Os servidores municipais da área da saúde de Franca estão indignados com a proposta do prefeito Alexandre Ferreira (MDB). O prefeito quer revogar um acordo coletivo da classe firmado em 2020, pelo seu antecessor Gilson de Souza (DEM), que estipula uma carga horária dos trabalhadores do setor no sistema de 12/36, 12/36 e 12/84. Esse sistema funciona há décadas no município.

Na prática, Alexandre quer implantar um sistema simples de carga horária de 12/36, excluindo a parte de 12/84.

Segundo o presidente do Sindicato dos Servidores Municipais de Franca, Luís Fernando Nascimento, a proposta de Alexandre é uma afronta aos trabalhadores que já vêm sendo sobrecarregados nesse período de pandemia, trabalhando nas áreas de urgência e emergência no Pronto Socorro ‘Álvaro Azzuz’, pronto Socorro Infantil ‘Magid Bachur Filho’ e nas UPAs.

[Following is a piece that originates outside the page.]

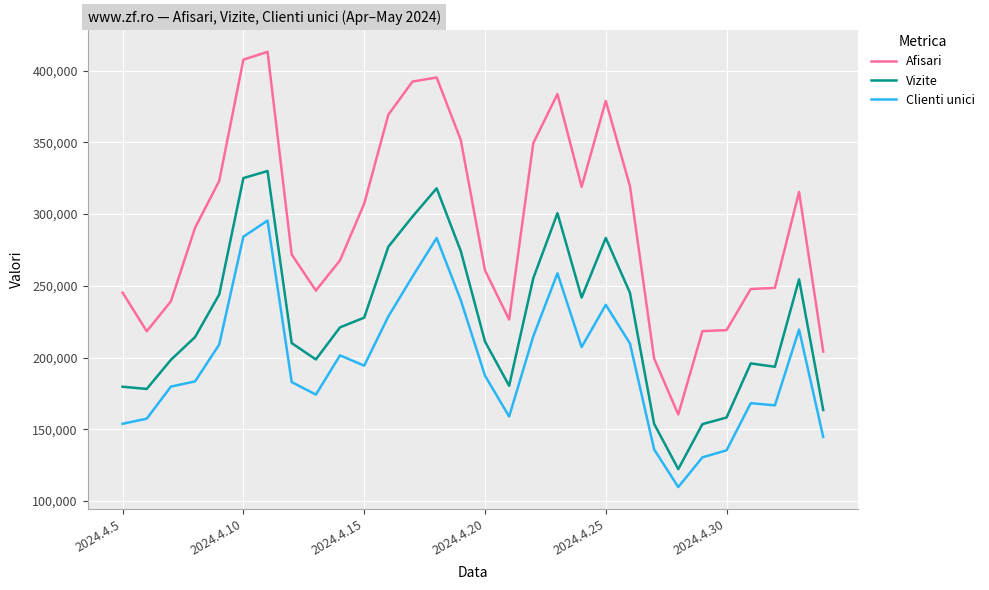

What is the maximum value shown in the chart?

413180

“As equipes da saúde municipal que estão trabalhando em turno 24horas estão muito revoltadas. Nós fomos convocados pela secretaria de administração na quinta-feira (13). Estivemos lá e o município está propondo a revogação de um acordo assinado em 2020. Temos um acordo coletivo há décadas onde se cumpre as horas trabalhadas 12/36, 12/36 e 12/84”.

Fernando diz ainda: “Com isso a prefeitura está dando um chute na canela dos servidores que vêm enfrentando esse período de pandemia e realizando os atendimentos dentro das possibilidades. Em 2021, passamos um aperto com falta de IPIs e falta de medicamentos, com os servidores se mostrado estafados pela carga horária de trabalho. Aumentou-se a demanda no atendimento e a administração deveria contratar mais profissionais”.

O representante dos servidores acrescentou que os servidores estão esgotados, além do número grande de profissionais doentes, muitos com covid. “Eles (a prefeitura) estão implorando que os servidores façam horas extras. Há vários funcionários adoentados, com síndrome do pânico. Está muito difícil”.

Fernando finaliza dizendo que nesta quinta-feira,13, ocorreu uma assembleia e a proposta foi rejeitada. “Foi recusada a proposta do prefeito e negada a retirada desses direitos previstos no acordo coletivo assinado até dezembro de 2022. Não vamos perder nosso direito adquirido”.

Em grupos de WhatsApp vários profissionais falam até em uma paralisação para que a classe possa demostrar o descontentamento com a proposta, mas Fernando afirmou que essa possibilidade é remota. “Ainda estamos negociando. A proposta foi rejeitada pelos servidores, e vamos oficializar o prefeito sobre nossa decisão”.